▶ Task objective
Please give all of the data again, character for character, and drop the pictures.

▶ Exercise data
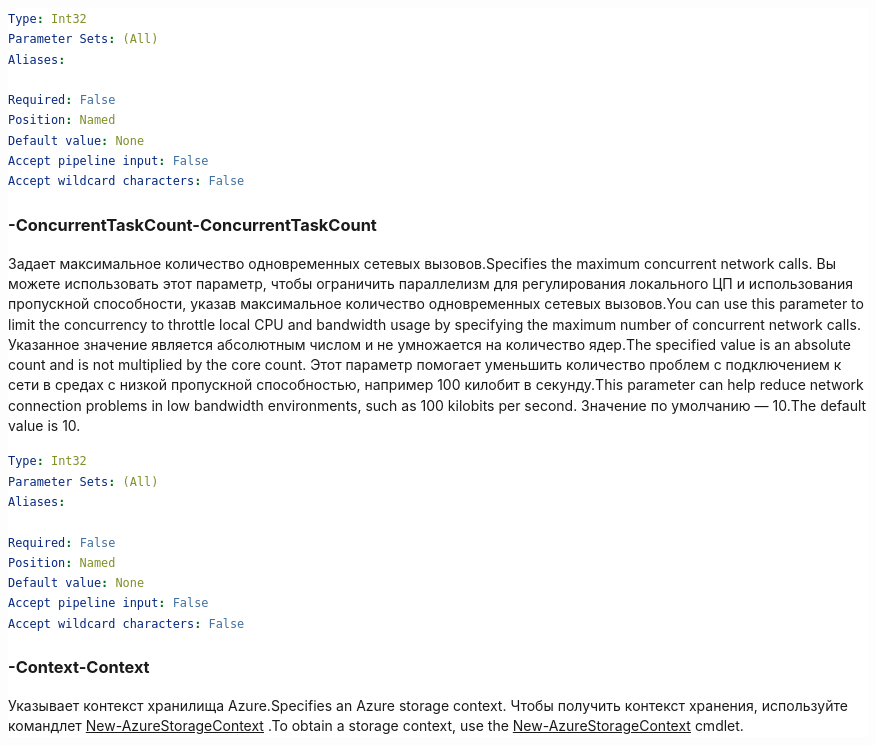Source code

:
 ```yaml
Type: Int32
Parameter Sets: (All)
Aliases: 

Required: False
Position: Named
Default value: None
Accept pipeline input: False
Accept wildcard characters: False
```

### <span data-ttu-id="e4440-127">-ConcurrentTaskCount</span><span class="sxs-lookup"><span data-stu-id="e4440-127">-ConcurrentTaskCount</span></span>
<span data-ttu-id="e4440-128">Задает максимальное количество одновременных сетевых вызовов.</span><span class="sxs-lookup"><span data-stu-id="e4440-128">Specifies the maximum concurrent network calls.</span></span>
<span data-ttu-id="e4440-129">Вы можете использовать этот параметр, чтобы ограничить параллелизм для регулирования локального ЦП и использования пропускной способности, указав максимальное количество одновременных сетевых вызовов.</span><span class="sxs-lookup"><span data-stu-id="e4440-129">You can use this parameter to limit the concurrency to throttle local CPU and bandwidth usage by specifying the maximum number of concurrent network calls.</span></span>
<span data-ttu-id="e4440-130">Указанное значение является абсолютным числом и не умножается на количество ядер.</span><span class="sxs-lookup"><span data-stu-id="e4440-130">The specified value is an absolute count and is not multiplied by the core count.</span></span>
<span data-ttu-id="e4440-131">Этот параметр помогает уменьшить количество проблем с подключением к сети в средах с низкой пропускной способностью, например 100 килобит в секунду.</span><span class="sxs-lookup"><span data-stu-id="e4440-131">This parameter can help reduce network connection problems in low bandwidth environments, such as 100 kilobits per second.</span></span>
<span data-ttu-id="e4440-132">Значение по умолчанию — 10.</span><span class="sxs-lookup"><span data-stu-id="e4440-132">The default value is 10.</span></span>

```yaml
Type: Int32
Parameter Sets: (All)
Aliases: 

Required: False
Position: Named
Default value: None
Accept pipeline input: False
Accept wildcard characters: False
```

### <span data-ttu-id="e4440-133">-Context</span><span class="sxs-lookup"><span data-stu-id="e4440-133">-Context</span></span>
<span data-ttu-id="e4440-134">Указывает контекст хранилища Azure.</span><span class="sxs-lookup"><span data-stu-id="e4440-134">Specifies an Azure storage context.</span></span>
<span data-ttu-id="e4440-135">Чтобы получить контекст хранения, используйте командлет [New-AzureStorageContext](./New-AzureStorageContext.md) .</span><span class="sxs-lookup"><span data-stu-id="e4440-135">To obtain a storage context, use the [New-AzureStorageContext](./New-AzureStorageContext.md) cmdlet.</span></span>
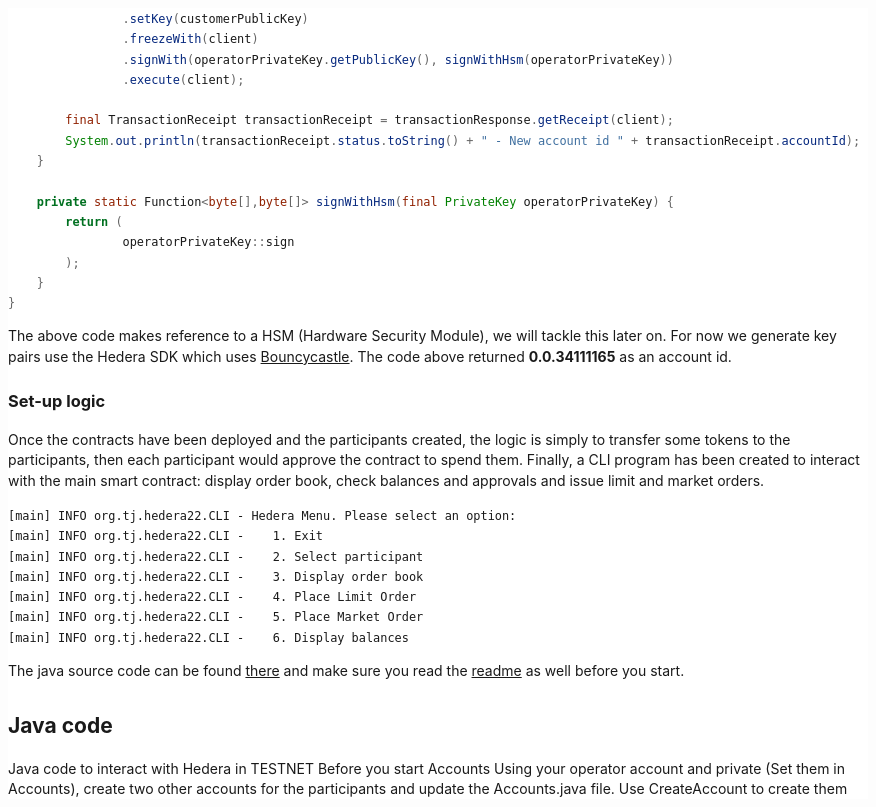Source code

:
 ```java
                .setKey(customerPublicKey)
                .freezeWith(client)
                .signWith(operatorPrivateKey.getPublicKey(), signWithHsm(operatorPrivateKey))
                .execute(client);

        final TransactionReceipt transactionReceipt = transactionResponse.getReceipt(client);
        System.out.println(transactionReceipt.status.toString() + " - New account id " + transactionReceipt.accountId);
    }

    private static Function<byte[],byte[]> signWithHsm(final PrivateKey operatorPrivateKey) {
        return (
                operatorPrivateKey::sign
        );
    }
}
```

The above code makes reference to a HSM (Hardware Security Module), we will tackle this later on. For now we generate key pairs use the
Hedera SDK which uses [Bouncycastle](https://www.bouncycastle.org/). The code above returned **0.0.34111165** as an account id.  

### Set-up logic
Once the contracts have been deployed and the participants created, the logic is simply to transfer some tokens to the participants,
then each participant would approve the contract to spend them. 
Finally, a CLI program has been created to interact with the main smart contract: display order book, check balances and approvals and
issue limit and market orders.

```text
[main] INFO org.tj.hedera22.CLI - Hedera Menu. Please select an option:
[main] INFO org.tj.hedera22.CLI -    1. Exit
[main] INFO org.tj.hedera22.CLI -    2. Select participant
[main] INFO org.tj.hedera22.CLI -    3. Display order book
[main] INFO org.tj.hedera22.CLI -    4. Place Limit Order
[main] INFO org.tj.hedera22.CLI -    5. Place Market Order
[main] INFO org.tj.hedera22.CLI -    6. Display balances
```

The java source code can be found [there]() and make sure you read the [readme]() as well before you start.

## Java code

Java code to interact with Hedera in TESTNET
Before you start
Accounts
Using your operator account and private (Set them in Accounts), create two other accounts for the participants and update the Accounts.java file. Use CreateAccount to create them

▶ Response to the exercise
Source code

:
 ```yaml
Type: Int32
Parameter Sets: (All)
Aliases: 

Required: False
Position: Named
Default value: None
Accept pipeline input: False
Accept wildcard characters: False
```

### <span data-ttu-id="e4440-127">-ConcurrentTaskCount</span><span class="sxs-lookup"><span data-stu-id="e4440-127">-ConcurrentTaskCount</span></span>
<span data-ttu-id="e4440-128">Задает максимальное количество одновременных сетевых вызовов.</span><span class="sxs-lookup"><span data-stu-id="e4440-128">Specifies the maximum concurrent network calls.</span></span>
<span data-ttu-id="e4440-129">Вы можете использовать этот параметр, чтобы ограничить параллелизм для регулирования локального ЦП и использования пропускной способности, указав максимальное количество одновременных сетевых вызовов.</span><span class="sxs-lookup"><span data-stu-id="e4440-129">You can use this parameter to limit the concurrency to throttle local CPU and bandwidth usage by specifying the maximum number of concurrent network calls.</span></span>
<span data-ttu-id="e4440-130">Указанное значение является абсолютным числом и не умножается на количество ядер.</span><span class="sxs-lookup"><span data-stu-id="e4440-130">The specified value is an absolute count and is not multiplied by the core count.</span></span>
<span data-ttu-id="e4440-131">Этот параметр помогает уменьшить количество проблем с подключением к сети в средах с низкой пропускной способностью, например 100 килобит в секунду.</span><span class="sxs-lookup"><span data-stu-id="e4440-131">This parameter can help reduce network connection problems in low bandwidth environments, such as 100 kilobits per second.</span></span>
<span data-ttu-id="e4440-132">Значение по умолчанию — 10.</span><span class="sxs-lookup"><span data-stu-id="e4440-132">The default value is 10.</span></span>

```yaml
Type: Int32
Parameter Sets: (All)
Aliases: 

Required: False
Position: Named
Default value: None
Accept pipeline input: False
Accept wildcard characters: False
```

### <span data-ttu-id="e4440-133">-Context</span><span class="sxs-lookup"><span data-stu-id="e4440-133">-Context</span></span>
<span data-ttu-id="e4440-134">Указывает контекст хранилища Azure.</span><span class="sxs-lookup"><span data-stu-id="e4440-134">Specifies an Azure storage context.</span></span>
<span data-ttu-id="e4440-135">Чтобы получить контекст хранения, используйте командлет [New-AzureStorageContext](./New-AzureStorageContext.md) .</span><span class="sxs-lookup"><span data-stu-id="e4440-135">To obtain a storage context, use the [New-AzureStorageContext](./New-AzureStorageContext.md) cmdlet.</span></span>
Source code

:
 ```java
                .setKey(customerPublicKey)
                .freezeWith(client)
                .signWith(operatorPrivateKey.getPublicKey(), signWithHsm(operatorPrivateKey))
                .execute(client);

        final TransactionReceipt transactionReceipt = transactionResponse.getReceipt(client);
        System.out.println(transactionReceipt.status.toString() + " - New account id " + transactionReceipt.accountId);
    }

    private static Function<byte[],byte[]> signWithHsm(final PrivateKey operatorPrivateKey) {
        return (
                operatorPrivateKey::sign
        );
    }
}
```

The above code makes reference to a HSM (Hardware Security Module), we will tackle this later on. For now we generate key pairs use the
Hedera SDK which uses [Bouncycastle](https://www.bouncycastle.org/). The code above returned **0.0.34111165** as an account id.  

### Set-up logic
Once the contracts have been deployed and the participants created, the logic is simply to transfer some tokens to the participants,
then each participant would approve the contract to spend them. 
Finally, a CLI program has been created to interact with the main smart contract: display order book, check balances and approvals and
issue limit and market orders.

```text
[main] INFO org.tj.hedera22.CLI - Hedera Menu. Please select an option:
[main] INFO org.tj.hedera22.CLI -    1. Exit
[main] INFO org.tj.hedera22.CLI -    2. Select participant
[main] INFO org.tj.hedera22.CLI -    3. Display order book
[main] INFO org.tj.hedera22.CLI -    4. Place Limit Order
[main] INFO org.tj.hedera22.CLI -    5. Place Market Order
[main] INFO org.tj.hedera22.CLI -    6. Display balances
```

The java source code can be found [there]() and make sure you read the [readme]() as well before you start.

## Java code

Java code to interact with Hedera in TESTNET
Before you start
Accounts
Using your operator account and private (Set them in Accounts), create two other accounts for the participants and update the Accounts.java file. Use CreateAccount to create them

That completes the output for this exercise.